*** Begin section ***

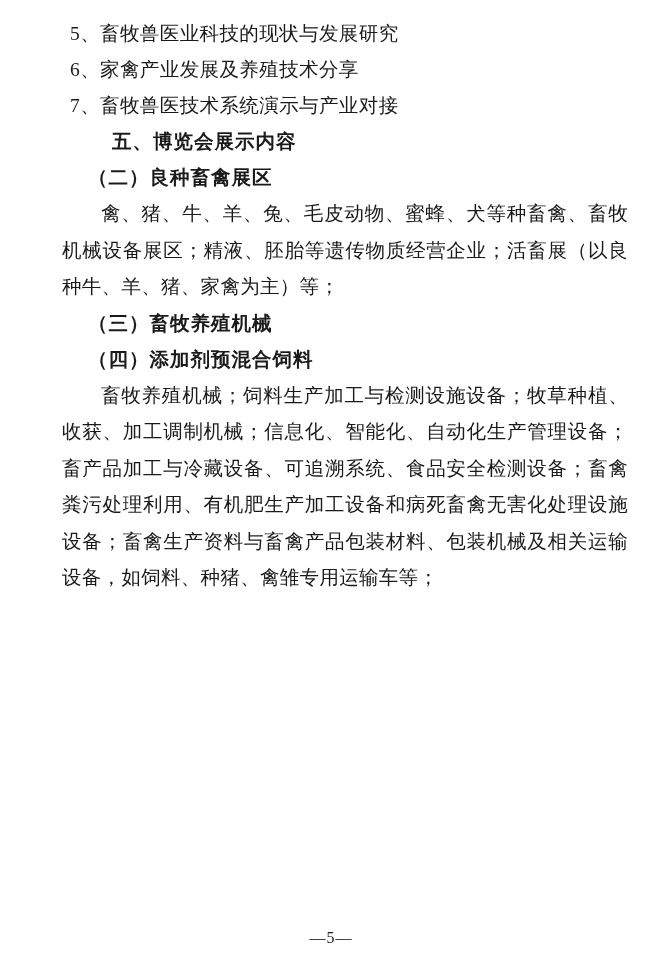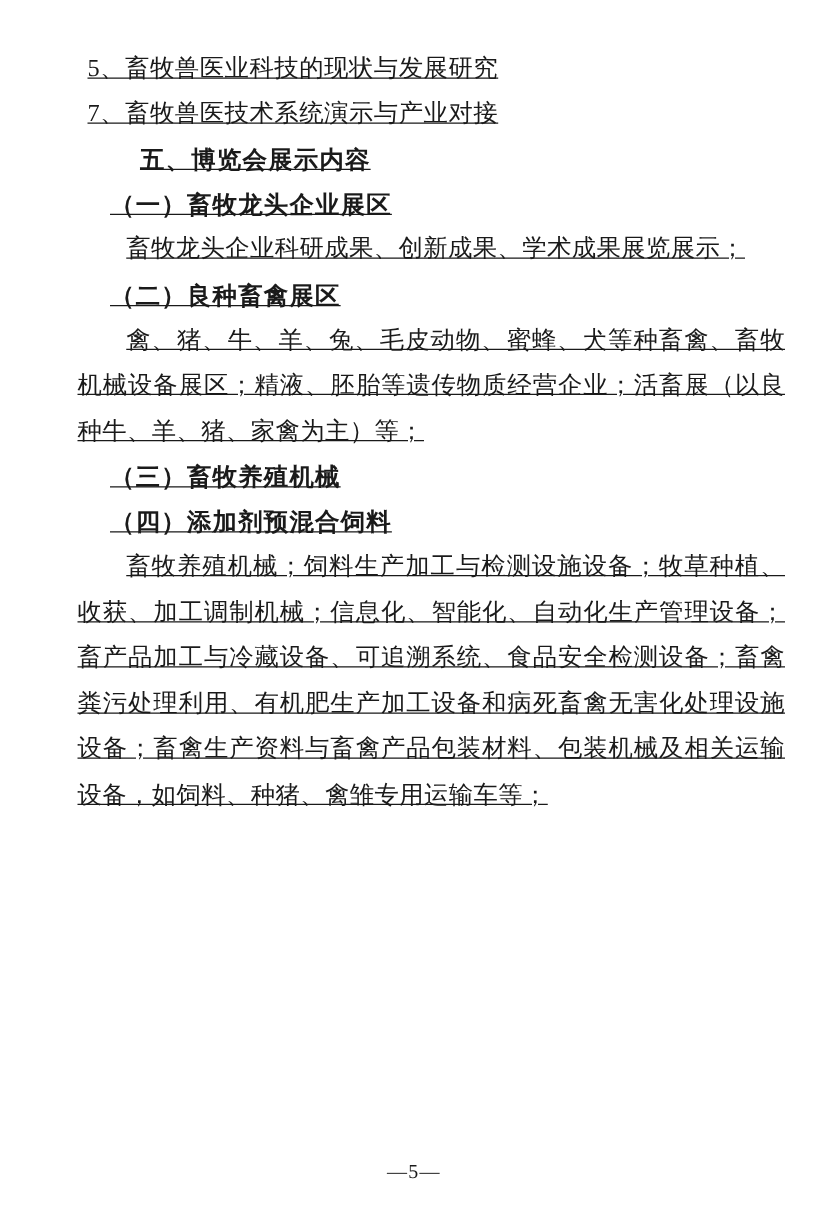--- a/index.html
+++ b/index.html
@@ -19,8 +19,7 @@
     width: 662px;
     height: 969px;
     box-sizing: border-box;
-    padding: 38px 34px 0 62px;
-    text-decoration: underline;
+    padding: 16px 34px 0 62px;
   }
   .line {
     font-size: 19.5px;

*** End section ***

Work request
Without carrying over any pictures, retype the records above exactly.

Task response
--- a/index.html
+++ b/index.html
@@ -19,8 +19,7 @@
     width: 662px;
     height: 969px;
     box-sizing: border-box;
-    padding: 38px 34px 0 62px;
-    text-decoration: underline;
+    padding: 16px 34px 0 62px;
   }
   .line {
     font-size: 19.5px;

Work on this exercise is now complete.